Raytheon Technologies Corp. stock fell 5% during premarket trading on Tuesday, putting it on course for a new nine-month low after the company announced that it needed to remove Pratt & Whitney engine from service earlier than anticipated for inspection.

In a press release, the company stated that this issue had “recently come to light”. It added that the engine business had determined that a condition rare in powder metal, which is used to manufacture certain engine parts, will require an accelerated fleet check.

This issue will not affect engines currently in production, but “significant” portions of the PW1100GJM engine fleet that powers the Airbus A320neo narrow-body family of airliners will need to removed and inspected over the next nine to twelve months. About 200 of these accelerated removals are due by mid September.

The company stated that it is “working to minimize operational impact and support its clients.” The management will provide more detail during its earnings call, scheduled at 8.30 am Eastern.

Raytheon RTX +0.64% will acquire Pratt & Whitney in 2020 as part of a merger-of equals transaction with United Technologies Corp. The company announced recently that it will change its name from to RTX Corp. by July 28.

In a client note, Vertical Research Partners analyst Robert Stallard said: “Given the fact that RTX had hosted an investor’s event at Paris Air Show just last month, this was not a surprising set of results.”

This new issue with the GTF is another blow to the stock, especially when it comes on top of existing MRO problems. The upcoming earnings report will provide more details about the GTF issue. This is likely to overshadow RTX’s otherwise solid operating performance in the 2Q,” he wrote.

Vertical Research rates Raytheon stock as a Buy.

Raytheon’s net income for the third quarter was $1.327 billion or 90 cents per share. This is up from $1.304billion or 88cents per share in the same period last year. The adjusted earnings per share came in at $1.29, which was higher than the $1.18 FactSet consensus.

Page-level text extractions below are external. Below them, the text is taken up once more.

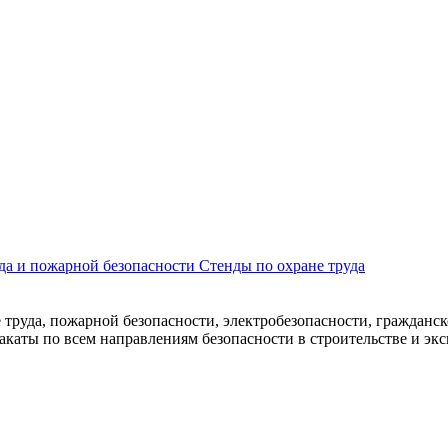
уда и пожарной безопасности
Стенды по охране труда
труда, пожарной безопасности, электробезопасности, гражданск
каты по всем направлениям безопасности в строительстве и эк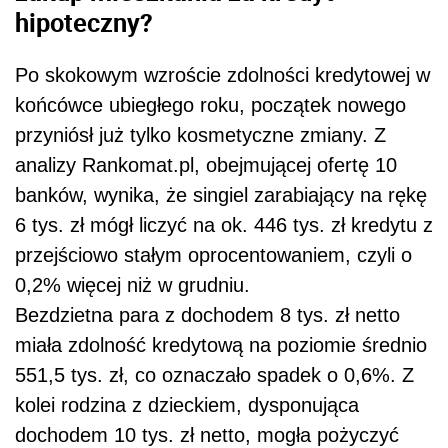
hipoteczny?
Po skokowym wzroście zdolności kredytowej w
końcówce ubiegłego roku, początek nowego
przyniósł już tylko kosmetyczne zmiany. Z
analizy Rankomat.pl, obejmującej ofertę 10
banków, wynika, że singiel zarabiający na rękę
6 tys. zł mógł liczyć na ok. 446 tys. zł kredytu z
przejściowo stałym oprocentowaniem, czyli o
0,2% więcej niż w grudniu.
Bezdzietna para z dochodem 8 tys. zł netto
miała zdolność kredytową na poziomie średnio
551,5 tys. zł, co oznaczało spadek o 0,6%. Z
kolei rodzina z dzieckiem, dysponująca
dochodem 10 tys. zł netto, mogła pożyczyć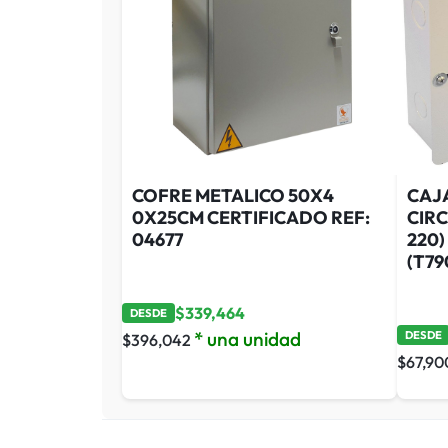
COFRE METALICO 50X4
CAJ
0X25CM CERTIFICADO REF:
CIRC
04677
220)
(T79
$
339,464
DESDE
* una unidad
DESDE
$
396,042
$
67,90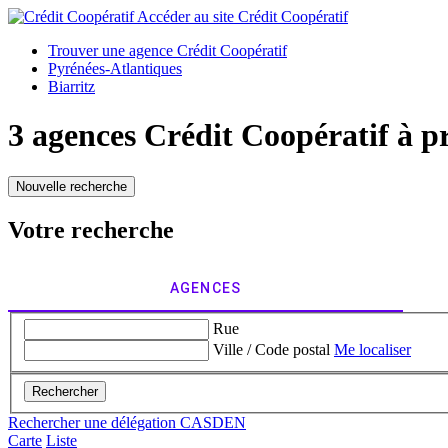
Accéder au site
Crédit Coopératif
Trouver une agence Crédit Coopératif
Pyrénées-Atlantiques
Biarritz
3 agences Crédit Coopératif à p
Nouvelle recherche
Votre recherche
AGENCES
Rue
Ville / Code postal
Me localiser
Rechercher
Rechercher une délégation CASDEN
Carte
Liste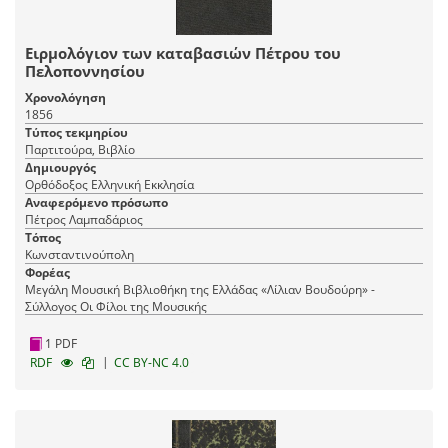
Ειρμολόγιον των καταβασιών Πέτρου του
Πελοποννησίου
Χρονολόγηση
1856
Τύπος τεκμηρίου
Παρτιτούρα, Βιβλίο
Δημιουργός
Ορθόδοξος Ελληνική Εκκλησία
Αναφερόμενο πρόσωπο
Πέτρος Λαμπαδάριος
Τόπος
Κωνσταντινούπολη
Φορέας
Μεγάλη Μουσική Βιβλιοθήκη της Ελλάδας «Λίλιαν Βουδούρη» -
Σύλλογος Οι Φίλοι της Μουσικής
1 PDF
|
RDF
CC BY-NC 4.0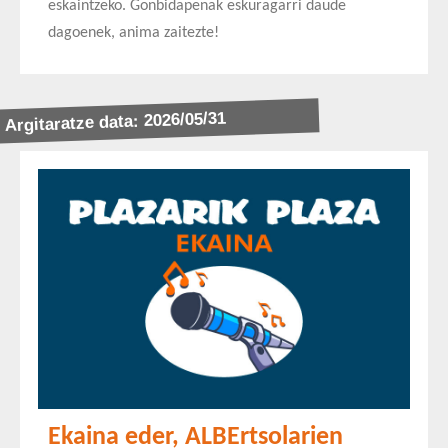
eskaintzeko. Gonbidapenak eskuragarri daude
dagoenek, anima zaitezte!
Argitaratze data: 2026/05/31
Ekaina eder, ALBErtsolarien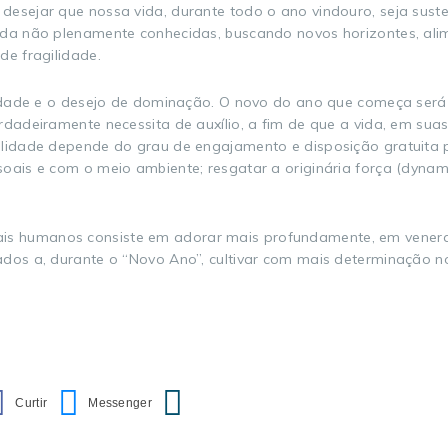
desejar que nossa vida, durante todo o ano vindouro, seja sust
inda não plenamente conhecidas, buscando novos horizontes, al
de fragilidade.
ividade e o desejo de dominação. O novo do ano que começa ser
rdadeiramente necessita de auxílio, a fim de que a vida, em sua
vilidade depende do grau de engajamento e disposição gratuita
oais e com o meio ambiente; resgatar a originária força (dynami
s humanos consiste em adorar mais profundamente, em venera
cados a, durante o “Novo Ano”, cultivar com mais determinação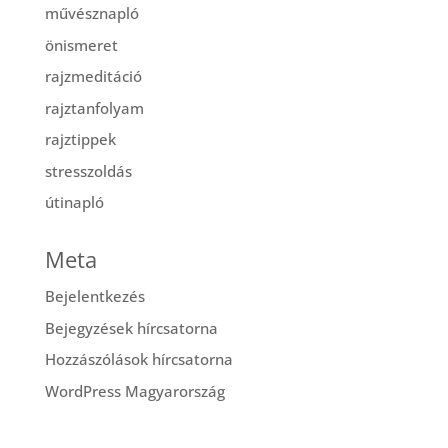
művésznapló
önismeret
rajzmeditáció
rajztanfolyam
rajztippek
stresszoldás
útinapló
Meta
Bejelentkezés
Bejegyzések hírcsatorna
Hozzászólások hírcsatorna
WordPress Magyarország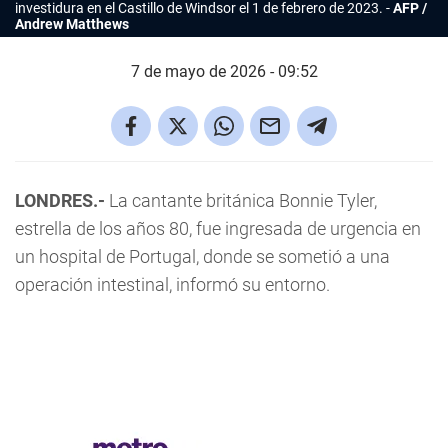
investidura en el Castillo de Windsor el 1 de febrero de 2023.
AFP /
Andrew Matthews
7 de mayo de 2026 - 09:52
LONDRES.-
La cantante británica Bonnie Tyler,
estrella de los años 80, fue ingresada de urgencia en
un hospital de Portugal, donde se sometió a una
operación intestinal, informó su entorno.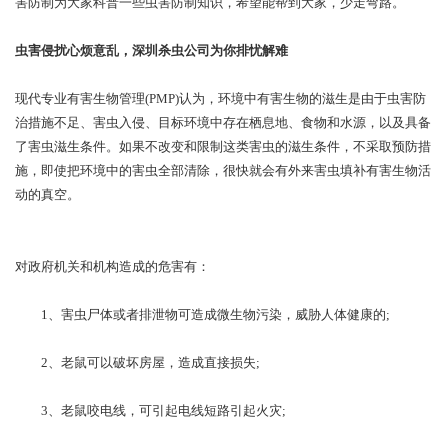
害防制为大家科普一些虫害防制知识，希望能帮到大家，少走弯路。
虫害侵扰心烦意乱，深圳杀虫公司为你排忧解难
现代专业有害生物管理(PMP)认为，环境中有害生物的滋生是由于虫害防
治措施不足、害虫入侵、目标环境中存在栖息地、食物和水源，以及具备
了害虫滋生条件。如果不改变和限制这类害虫的滋生条件，不采取预防措
施，即使把环境中的害虫全部清除，很快就会有外来害虫填补有害生物活
动的真空。
对政府机关和机构造成的危害有：
1、害虫尸体或者排泄物可造成微生物污染，威胁人体健康的;
2、老鼠可以破坏房屋，造成直接损失;
3、老鼠咬电线，可引起电线短路引起火灾;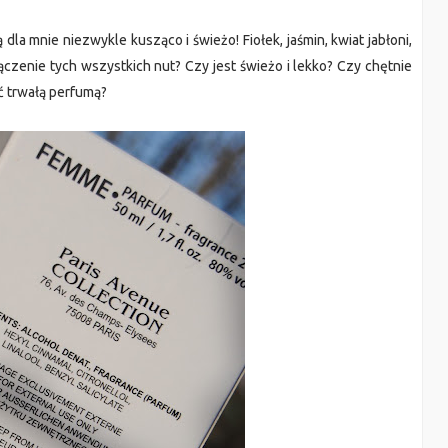
 mnie niezwykle kusząco i świeżo! Fiołek, jaśmin, kwiat jabłoni,
ączenie tych wszystkich nut? Czy jest świeżo i lekko? Czy chętnie
yć trwałą perfumą?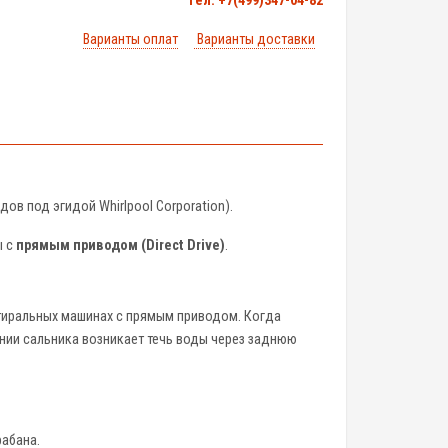
тел. +7(499)347-04-82
Варианты оплат
Варианты доставки
ов под эгидой Whirlpool Corporation).
ы с
прямым приводом (Direct Drive)
.
тиральных машинах с прямым приводом. Когда
нии сальника возникает течь воды через заднюю
абана.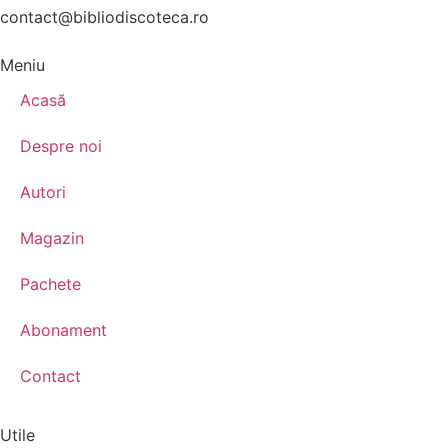
contact@bibliodiscoteca.ro
Meniu
Acasă
Despre noi
Autori
Magazin
Pachete
Abonament
Contact
Utile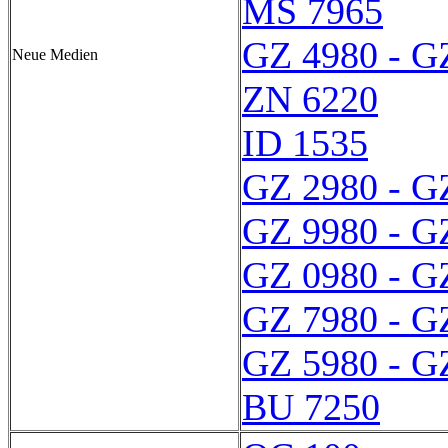
MS 7965
GZ 4980 - G
Neue Medien
ZN 6220
ID 1535
GZ 2980 - G
GZ 9980 - G
GZ 0980 - G
GZ 7980 - G
GZ 5980 - G
BU 7250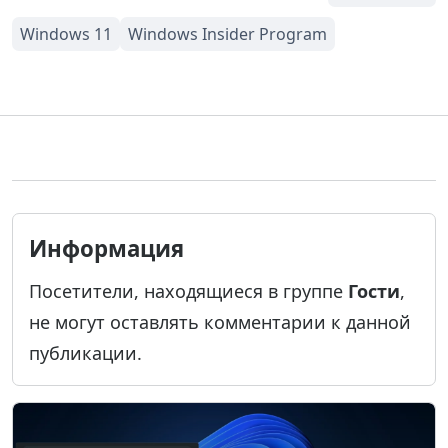
Информация
Посетители, находящиеся в группе
Гости
,
не могут оставлять комментарии к данной
публикации.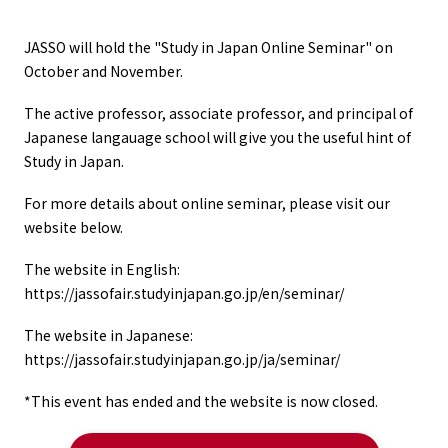
JASSO will hold the "Study in Japan Online Seminar" on
October and November.
The active professor, associate professor, and principal of
Japanese langauage school will give you the useful hint of
Study in Japan.
For more details about online seminar, please visit our
website below.
The website in English:
https://jassofair.studyinjapan.go.jp/en/seminar/
The website in Japanese:
https://jassofair.studyinjapan.go.jp/ja/seminar/
*This event has ended and the website is now closed.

Sales increased to $18.315 Billion from $16.314 Billion, also exceeding the $17.683 Billion FactSet consensus.

The company expects a full-year cashflow of $4.3 billion down from $4.8 billion. It also expects an adjusted EPS between $4.95 and $5.05 compared to the previous guidance of $4.90 – $5.05.

Sales will be in the range of $73,0 billion to $75,0 billion. This is an increase from previous guidance which was $72,0 billion to 73,0 billion.

The S&P 500 Spx, +0.40% is up 18.6% in comparison to the stock.